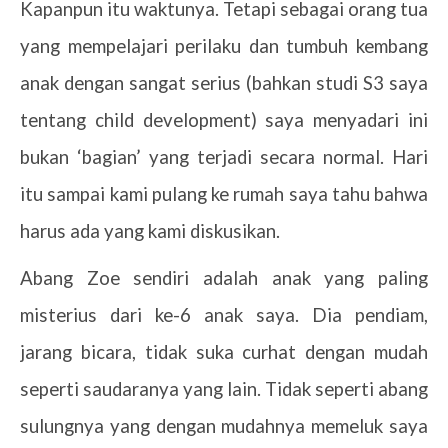
Kapanpun itu waktunya. Tetapi sebagai orang tua
yang mempelajari perilaku dan tumbuh kembang
anak dengan sangat serius (bahkan studi S3 saya
tentang child development) saya menyadari ini
bukan ‘bagian’ yang terjadi secara normal. Hari
itu sampai kami pulang ke rumah saya tahu bahwa
harus ada yang kami diskusikan.
Abang Zoe sendiri adalah anak yang paling
misterius dari ke-6 anak saya. Dia pendiam,
jarang bicara, tidak suka curhat dengan mudah
seperti saudaranya yang lain. Tidak seperti abang
sulungnya yang dengan mudahnya memeluk saya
◆ ◆ ◆
* Your objective
Gather every line of the records above that contains the word "anak", and list those lines in the order they appear.

* Task output
anak dengan sangat serius (bahkan studi S3 saya
Abang Zoe sendiri adalah anak yang paling
misterius dari ke-6 anak saya. Dia pendiam,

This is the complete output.